:: What needs to be done ::
Each of the following records is to be printed verbatim.

--- START ---

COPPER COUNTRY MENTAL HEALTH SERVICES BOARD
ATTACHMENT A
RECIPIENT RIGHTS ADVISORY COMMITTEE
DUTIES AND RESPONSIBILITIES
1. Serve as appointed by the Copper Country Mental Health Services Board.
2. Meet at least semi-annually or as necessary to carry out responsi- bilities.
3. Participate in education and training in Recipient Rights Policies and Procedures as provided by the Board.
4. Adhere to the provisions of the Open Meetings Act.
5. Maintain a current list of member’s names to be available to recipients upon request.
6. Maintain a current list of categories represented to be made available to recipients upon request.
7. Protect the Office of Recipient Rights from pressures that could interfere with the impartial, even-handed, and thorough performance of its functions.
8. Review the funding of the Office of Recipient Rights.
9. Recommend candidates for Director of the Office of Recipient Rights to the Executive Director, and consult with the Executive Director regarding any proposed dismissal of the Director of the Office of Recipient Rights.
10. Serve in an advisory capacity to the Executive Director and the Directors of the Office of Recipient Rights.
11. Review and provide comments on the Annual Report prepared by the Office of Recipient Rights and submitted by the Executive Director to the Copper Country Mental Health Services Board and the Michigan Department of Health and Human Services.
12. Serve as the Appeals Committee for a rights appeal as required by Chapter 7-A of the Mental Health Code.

--- END ---

:: Your solution ::
COPPER COUNTRY MENTAL HEALTH SERVICES BOARD
ATTACHMENT A
RECIPIENT RIGHTS ADVISORY COMMITTEE
DUTIES AND RESPONSIBILITIES
1. Serve as appointed by the Copper Country Mental Health Services Board.
2. Meet at least semi-annually or as necessary to carry out responsi- bilities.
3. Participate in education and training in Recipient Rights Policies and Procedures as provided by the Board.
4. Adhere to the provisions of the Open Meetings Act.
5. Maintain a current list of member’s names to be available to recipients upon request.
6. Maintain a current list of categories represented to be made available to recipients upon request.
7. Protect the Office of Recipient Rights from pressures that could interfere with the impartial, even-handed, and thorough performance of its functions.
8. Review the funding of the Office of Recipient Rights.
9. Recommend candidates for Director of the Office of Recipient Rights to the Executive Director, and consult with the Executive Director regarding any proposed dismissal of the Director of the Office of Recipient Rights.
10. Serve in an advisory capacity to the Executive Director and the Directors of the Office of Recipient Rights.
11. Review and provide comments on the Annual Report prepared by the Office of Recipient Rights and submitted by the Executive Director to the Copper Country Mental Health Services Board and the Michigan Department of Health and Human Services.
12. Serve as the Appeals Committee for a rights appeal as required by Chapter 7-A of the Mental Health Code.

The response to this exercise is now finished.